_How to complete this task_
Reproduce the full listing that follows, matching it exactly.

_Working data_
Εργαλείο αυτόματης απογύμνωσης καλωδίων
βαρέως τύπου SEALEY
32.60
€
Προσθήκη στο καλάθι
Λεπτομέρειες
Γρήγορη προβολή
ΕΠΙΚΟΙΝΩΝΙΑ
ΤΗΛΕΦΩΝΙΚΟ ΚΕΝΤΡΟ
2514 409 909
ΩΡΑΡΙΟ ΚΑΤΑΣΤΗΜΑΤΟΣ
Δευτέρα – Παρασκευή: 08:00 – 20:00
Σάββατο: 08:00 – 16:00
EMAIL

_Answer box_
Εργαλείο αυτόματης απογύμνωσης καλωδίων
βαρέως τύπου SEALEY
32.60
€
Προσθήκη στο καλάθι
Λεπτομέρειες
Γρήγορη προβολή
ΕΠΙΚΟΙΝΩΝΙΑ
ΤΗΛΕΦΩΝΙΚΟ ΚΕΝΤΡΟ
2514 409 909
ΩΡΑΡΙΟ ΚΑΤΑΣΤΗΜΑΤΟΣ
Δευτέρα – Παρασκευή: 08:00 – 20:00
Σάββατο: 08:00 – 16:00
EMAIL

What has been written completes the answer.